1. 人事・労務
  2. 労務管理

有害業務に伴う歯科健診義務化はいつからはじまる? 対象者・実施時期も解説

公開日
目次

こんにちは。社会保険労務士の山口です。

令和4年10月より、歯やその支持組織に有害な業務に労働者を従事させるすべての事業者に対し、歯科医師による歯科検診(歯科健康診断)の報告義務が課せられました。

今回は2022年10月に施行された「労働安全衛生規則」の改正内容と、労務担当者が施行時に注意するポイントを解説いたします。

労働安全衛生法における「歯科健康診断」

労働安全衛生法とは?

労働安全衛生法は、労働者の健康を守るため、事業者に健康診断の実施を義務付けています。雇入れ時や定期的に行う健康診断のほか、深夜業などの特定業務に従事する人の健康診断などさまざまな種類があります。

その一つが、歯などに有害な業務に従事する労働者に対して実施する「歯科医師による健康診断(労働安全衛生法第66条第3項)」です。

労働安全衛生法に基づく歯科医師による健康診断を実施しましょう

(参考)有害な業務における歯科医師による健康診断等の実施の徹底について(p.3) – 厚生労働省

対象となる労働者と実施時期

歯科医師による健康診断の対象となるのは、塩酸、硝酸、硫酸、亜硫酸、フッ化水素、黄りん、その他歯またはその支持組織に有害な物のガス、蒸気または粉じんを発散する場所における業務に常時従事する労働者です。

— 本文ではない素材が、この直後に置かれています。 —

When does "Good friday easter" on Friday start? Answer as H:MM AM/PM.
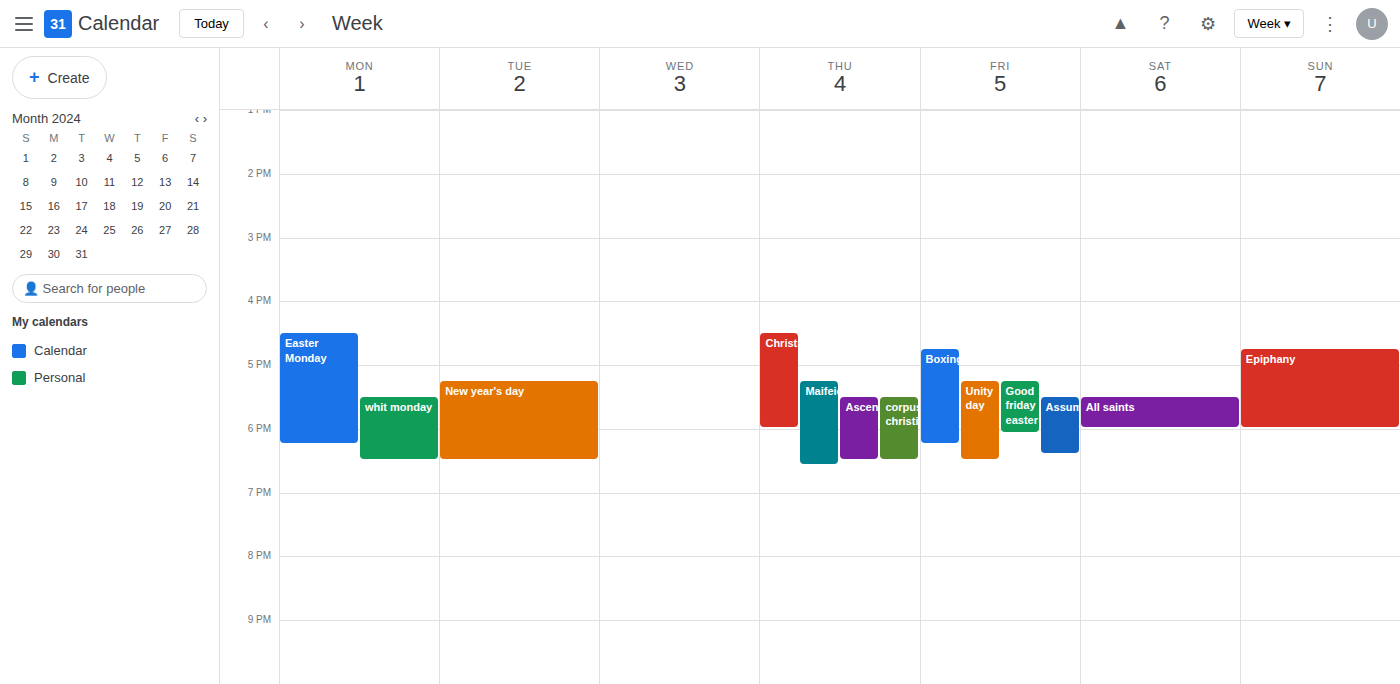
5:15 PM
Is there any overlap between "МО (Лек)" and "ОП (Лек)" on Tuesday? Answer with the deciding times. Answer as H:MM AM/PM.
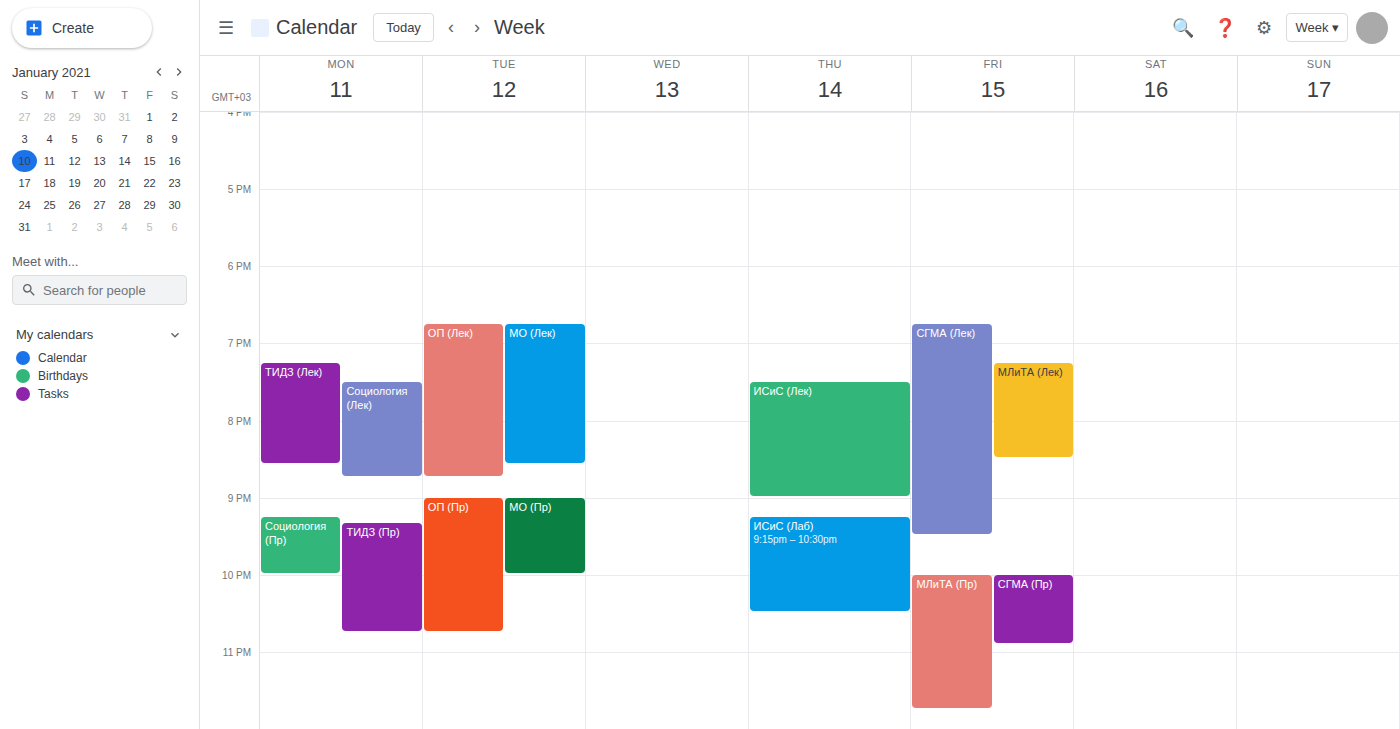
"МО (Лек)" runs 6:45 PM to 8:35 PM, inside "ОП (Лек)" -- they overlap.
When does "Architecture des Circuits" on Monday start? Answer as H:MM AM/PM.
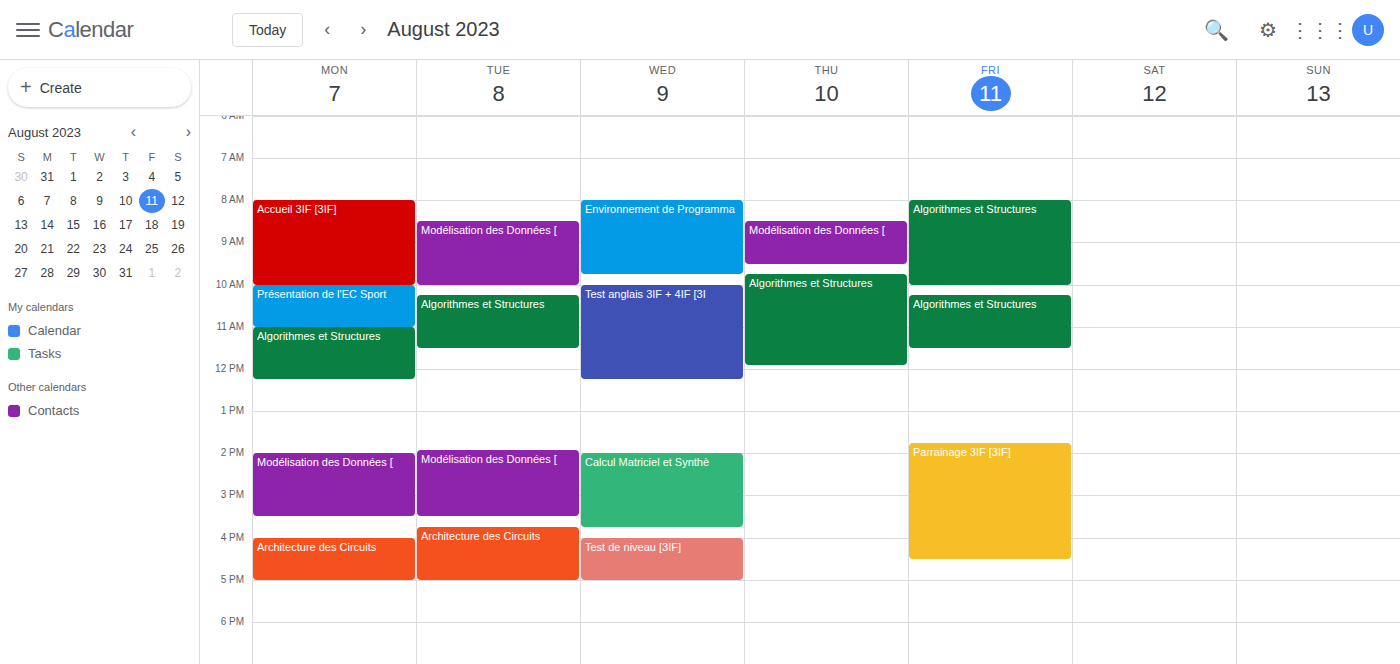
4:00 PM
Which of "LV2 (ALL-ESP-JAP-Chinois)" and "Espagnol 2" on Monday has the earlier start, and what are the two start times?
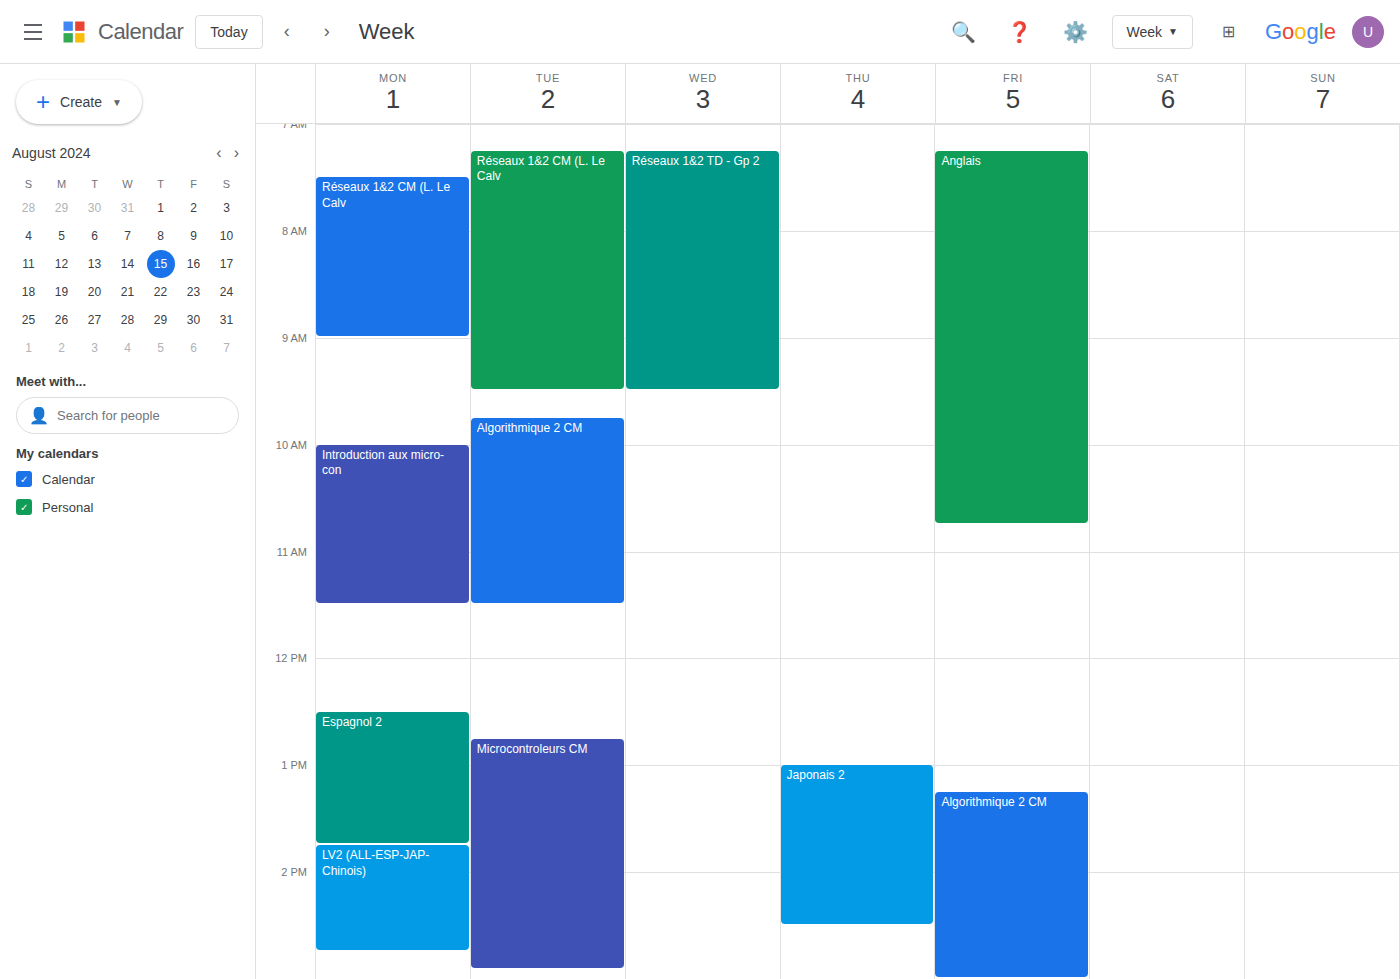
"Espagnol 2" 12:30 PM; "LV2 (ALL-ESP-JAP-Chinois)" 1:45 PM.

例としては、メッキ工場、バッテリー製造工場などの従業員です。

労働安全衛生法による有害業務

実施時期は、対象業務に常時従事する労働者に対して、

  • 雇入れの際
  • 対象業務への配置替えの際
  • 対象業務についた後6か月以内ごとに1回

のタイミングで実施する必要があります。

歯科医師による健康診断

(参考)リーフレット「忘れていませんか?歯科特殊健康診断」(p.2) – 日本歯科医師会

改正の背景・内容

対象業務に常時従事する労働者への歯科健康診断そのものについては、事業規模にかかわらず、法令で事業者に実施が義務付けられていましたが、実施状況を労働基準監督署へ報告する義務は、常時50人以上の労働者を使用する事業者のみに課せられていました。

そのため、報告義務のない50人未満の事業者の歯科健康診断の実施率は、令和元年度の調査で22.5%と非常に低調であることが問題視されていました。

令和元年度歯科健診実施状況自主点検の結果

(参考)有害な業務における歯科医師による健康診断等の実施の徹底について(p.2) – 厚生労働省

化学工業などの作業現場では、およそ7万種の化学物質が扱われ、その種類は年々増加しています。それに伴い、気づかないうちに労働者の健康が害される危険性も高まっています。

歯科健康診断の実施を徹底し、健康障害を防止するため、厚生労働省の労働政策審議会安全衛生分科会は今年3月、すべての事業者に対して、対象業務に常時従事する労働者の歯科健康診断の報告義務を課す労働安全規則の一部を改正する省令案を妥当と認め、労政審の答申としました。

労務担当者の注意点

酸などの取り扱い業務は、化学工業、窯(よう)業・土石製品製造業、 非金属製品製造業に多く見られます。これらの業種の労務担当者は、まずは歯科医師による健康診断を適切なタイミングで実施しているかを確認しましょう。

また、実施有無についても日ごろから管理しておきたいところです。適切な管理工数を確保するためにも、このタイミングで人事・労務領域で効率化するべき業務を整理してみてはいかがでしょうか。

効率するべき業務の洗い出しのヒントは、以下の資料を参考にしてください。

人事・労務領域 効率化すべき業務チェックリスト

労働者50人未満の事業所についても、2022年10月から労働基準監督署への報告が必要となりますので、実施後は報告漏れがないようにしましょう。

労働安全衛生規則の一部を改訂する省令案の概要

(参考)労働安全衛生規則の一部を改正する省令案概要 – 厚生労働省

おわりに

健康問題を発見するだけでなく、作業環境や作業方法の改善につなげることも歯科検診の目的です。

労務担当者は診断結果を必ず確認し、問題があれば作業時間の短縮や配置転換などを検討しましょう。